A few yard pets disappeared, though one small dog was found the next morning with its belly savaged. The way it was torn up wolves were suspicioned.
Certainly there had been a wolf howling last night.
From the sound of it, a large one.
…
And it was almost time.
…
IX
Next morning the Reverend cleaned his suit, and put on a fresh shirt from his saddlebag, spit-polished his boots.
He did not start his morning with a swig of whisky this time. He truly craved bacon and eggs and a cup of coffee.
He went over to Molly McGuire's for breakfast.
The cafe was bustling, noisy.
Waitresses moved back and forth from kitchen to table like ants from harvest to home.
They carried plates of flapjacks, bacon and eggs, pots of steaming coffee.
From his vantage point in the doorway, the Reverend saw one old codger grab a handful of a waitress' ass. She slapped it away in a professional manner, set the fellow's plate down without losing her smile.
At a table against the wall, he spotted the sheriff's badge. It was pinned on a broad-shouldered man of medium height and a sadly handsome appearance. That was the man he needed to see.
The sheriff was sitting at the table with a considerably older man who looked as weathered as an Indian's moccasins.
There was an empty table next to them, and as they were talking briskly back and forth, waving their hands about, he decided to take up that position until a good opportunity presented itself.

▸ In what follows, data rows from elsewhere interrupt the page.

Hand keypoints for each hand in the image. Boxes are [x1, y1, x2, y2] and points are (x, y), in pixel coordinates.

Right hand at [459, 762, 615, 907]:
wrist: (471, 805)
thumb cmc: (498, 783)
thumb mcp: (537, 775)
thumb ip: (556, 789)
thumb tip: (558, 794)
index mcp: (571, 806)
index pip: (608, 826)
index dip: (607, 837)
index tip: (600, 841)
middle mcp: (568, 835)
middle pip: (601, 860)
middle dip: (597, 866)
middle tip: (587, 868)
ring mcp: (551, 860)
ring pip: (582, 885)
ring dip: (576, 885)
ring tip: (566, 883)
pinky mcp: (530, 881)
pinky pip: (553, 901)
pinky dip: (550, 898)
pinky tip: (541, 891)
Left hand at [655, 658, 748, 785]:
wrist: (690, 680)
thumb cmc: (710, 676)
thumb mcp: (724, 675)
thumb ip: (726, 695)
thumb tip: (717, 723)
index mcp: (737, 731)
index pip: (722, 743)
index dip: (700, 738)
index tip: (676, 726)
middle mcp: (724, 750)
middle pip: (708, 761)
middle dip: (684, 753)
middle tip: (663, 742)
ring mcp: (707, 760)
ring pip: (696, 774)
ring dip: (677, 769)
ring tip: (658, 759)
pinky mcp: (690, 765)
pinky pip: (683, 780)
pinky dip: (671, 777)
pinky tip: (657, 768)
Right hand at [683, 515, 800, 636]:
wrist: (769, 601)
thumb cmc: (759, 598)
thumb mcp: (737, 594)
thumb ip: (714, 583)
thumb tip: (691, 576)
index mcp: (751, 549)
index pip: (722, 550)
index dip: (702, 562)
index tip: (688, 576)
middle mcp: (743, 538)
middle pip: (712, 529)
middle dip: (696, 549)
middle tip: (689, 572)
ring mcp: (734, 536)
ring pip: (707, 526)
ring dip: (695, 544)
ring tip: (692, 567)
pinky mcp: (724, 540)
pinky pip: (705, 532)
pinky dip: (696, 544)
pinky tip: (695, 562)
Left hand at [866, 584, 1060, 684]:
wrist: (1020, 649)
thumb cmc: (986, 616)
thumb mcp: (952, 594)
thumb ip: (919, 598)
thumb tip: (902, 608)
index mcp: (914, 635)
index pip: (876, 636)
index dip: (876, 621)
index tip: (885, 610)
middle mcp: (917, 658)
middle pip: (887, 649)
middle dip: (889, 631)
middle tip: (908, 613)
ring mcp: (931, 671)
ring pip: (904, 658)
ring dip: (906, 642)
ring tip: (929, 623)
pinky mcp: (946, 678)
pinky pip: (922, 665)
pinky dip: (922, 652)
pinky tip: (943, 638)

When he was seated, he strained an ear for their conversation. He was not even aware of the habit. He had learned it long ago. When traveling from town to town, preparing a sermon, he liked to eavesdrop on what was said. Sometimes it gave hi
m the ability to work into his sermon a message that an individual would recognize. If he heard some man gloating over how he was dipping his wick into another man's wife, he would speak his sermon in such a way that the man might think God had given the preacher inside information.

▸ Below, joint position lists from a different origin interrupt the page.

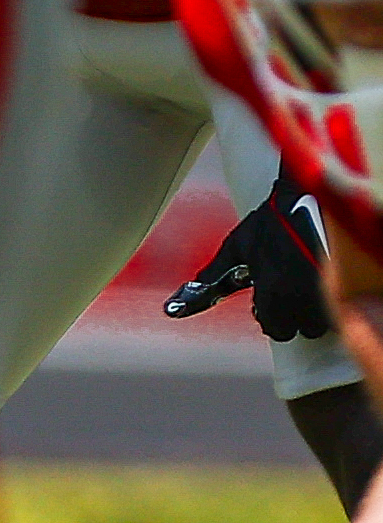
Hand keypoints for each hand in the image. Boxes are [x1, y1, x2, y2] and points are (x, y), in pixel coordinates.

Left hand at [168, 164, 336, 344]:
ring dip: (316, 309)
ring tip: (305, 286)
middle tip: (288, 293)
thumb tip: (171, 309)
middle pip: (305, 328)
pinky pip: (345, 303)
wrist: (307, 193)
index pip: (276, 330)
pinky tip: (322, 278)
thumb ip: (209, 281)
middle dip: (295, 316)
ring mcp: (330, 285)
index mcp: (273, 288)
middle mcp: (302, 292)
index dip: (270, 318)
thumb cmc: (269, 223)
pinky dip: (333, 297)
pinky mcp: (351, 275)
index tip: (267, 302)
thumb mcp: (235, 249)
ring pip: (328, 319)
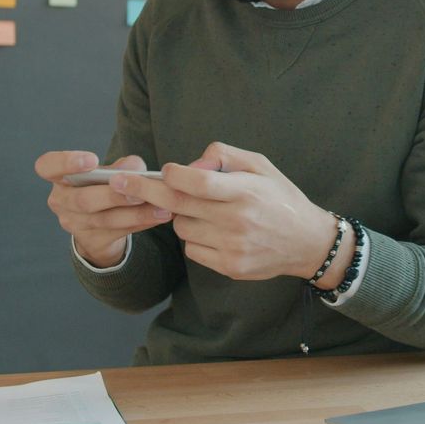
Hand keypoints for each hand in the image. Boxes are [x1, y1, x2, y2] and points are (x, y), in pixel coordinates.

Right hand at [33, 150, 171, 266]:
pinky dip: (141, 223)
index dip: (66, 163)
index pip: (47, 167)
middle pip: (83, 200)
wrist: (99, 223)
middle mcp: (61, 201)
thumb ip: (122, 166)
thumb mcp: (108, 172)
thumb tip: (135, 168)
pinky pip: (119, 232)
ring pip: (105, 220)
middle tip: (137, 191)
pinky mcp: (92, 241)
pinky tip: (160, 216)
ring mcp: (74, 224)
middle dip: (113, 196)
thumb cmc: (102, 186)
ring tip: (161, 207)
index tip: (91, 160)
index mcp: (59, 177)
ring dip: (136, 213)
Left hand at [109, 142, 343, 280]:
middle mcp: (237, 220)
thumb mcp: (260, 165)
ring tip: (203, 210)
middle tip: (117, 183)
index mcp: (245, 191)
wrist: (307, 242)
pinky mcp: (229, 267)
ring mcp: (232, 247)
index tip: (161, 170)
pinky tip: (213, 231)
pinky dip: (195, 238)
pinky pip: (192, 250)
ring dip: (181, 216)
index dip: (173, 175)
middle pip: (178, 206)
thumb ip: (223, 156)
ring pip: (182, 228)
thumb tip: (190, 165)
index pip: (197, 182)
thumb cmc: (280, 197)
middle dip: (144, 191)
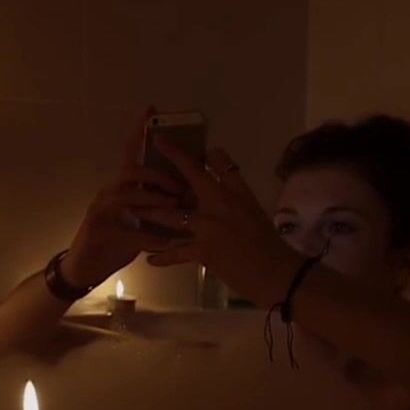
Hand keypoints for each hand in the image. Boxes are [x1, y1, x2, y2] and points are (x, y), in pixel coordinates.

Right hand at [60, 108, 186, 287]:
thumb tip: (186, 193)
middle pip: (131, 171)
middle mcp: (108, 192)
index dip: (138, 131)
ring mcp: (101, 211)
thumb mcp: (136, 219)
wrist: (83, 268)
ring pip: (127, 196)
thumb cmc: (114, 241)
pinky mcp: (99, 232)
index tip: (151, 109)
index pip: (129, 153)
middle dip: (157, 174)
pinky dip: (149, 237)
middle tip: (179, 185)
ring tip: (174, 205)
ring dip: (152, 199)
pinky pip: (129, 232)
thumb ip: (154, 204)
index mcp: (120, 186)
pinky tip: (166, 243)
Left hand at [135, 140, 304, 306]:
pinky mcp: (204, 252)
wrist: (275, 271)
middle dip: (162, 175)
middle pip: (185, 185)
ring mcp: (209, 228)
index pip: (208, 165)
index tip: (162, 139)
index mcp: (232, 192)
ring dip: (151, 214)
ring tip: (135, 212)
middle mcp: (218, 205)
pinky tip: (149, 259)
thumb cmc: (265, 240)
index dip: (181, 152)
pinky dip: (163, 257)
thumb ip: (232, 182)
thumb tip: (214, 155)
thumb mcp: (251, 206)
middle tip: (139, 174)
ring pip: (172, 217)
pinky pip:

It came in handy when the offering plate was passed. With their guilt boiled to the surface, the repenters (at least for that moment) would put in heavily, trying to buy off God.
As of last night, the Reverend had decided he would return to the original inspiration of his sermons. Desire to spread the gospel. He was God's boy again, and preaching purely for coinage to afford whisky was no longer his design.
Yet old habits—like eavesdropping—die hard.
"Well," said the older man to the sheriff, "I guess that means you ain't come up with nothing?"
"Not a thing. I rode out the stage trail this morning. Didn't see hide or hair of the passengers.... Could have been Indians, I guess. Or robbers."
'"You're grabbing at farts," the older man said. "Matt, you know well as I do there ain't been no Indian trouble around here in years. 'Cept maybe that medicine show fellow and his woman, and we took care of that problem."
"You hung him. Not me. I wasn't there."
"Judas didn't nail up Jesus either," the older man said with a mean smile. "Cut the holy-on-me shit, boy. You gave him to us. It's the same thing. And it ain't nothing to feel guilty for. He was just an Indian and that gal was half nigger at the least."
"He was an innocent man."
"Like the feller said, 'only good Injun is a dead'n'. And I'll second that on niggers, greasers, and half-bloods."
The Reverend noticed that Matt's face drew up in disgust, but he said nothing.
"All right," the older man continued. "It wasn't Indians, and it damn sure wasn't no robbers. Didn't you say the bags wasn't bothered with?"
Matt nodded. "Shitty robbers, I'd say. Polite like too. After they got the folks off the stage and hid them, they was nice enough to bring the stage on in, set the brake, and leave it in the middle of the goddamned street. Hell, I don't know why the lazy sonsabitches didn't just go on and feed the horses."
The two sat silent for a moment, and the Reverend took this as his cue. He stood up and stepped over to their table.
"Excuse me" said the Reverend to the sheriff, "I'd like a word with you."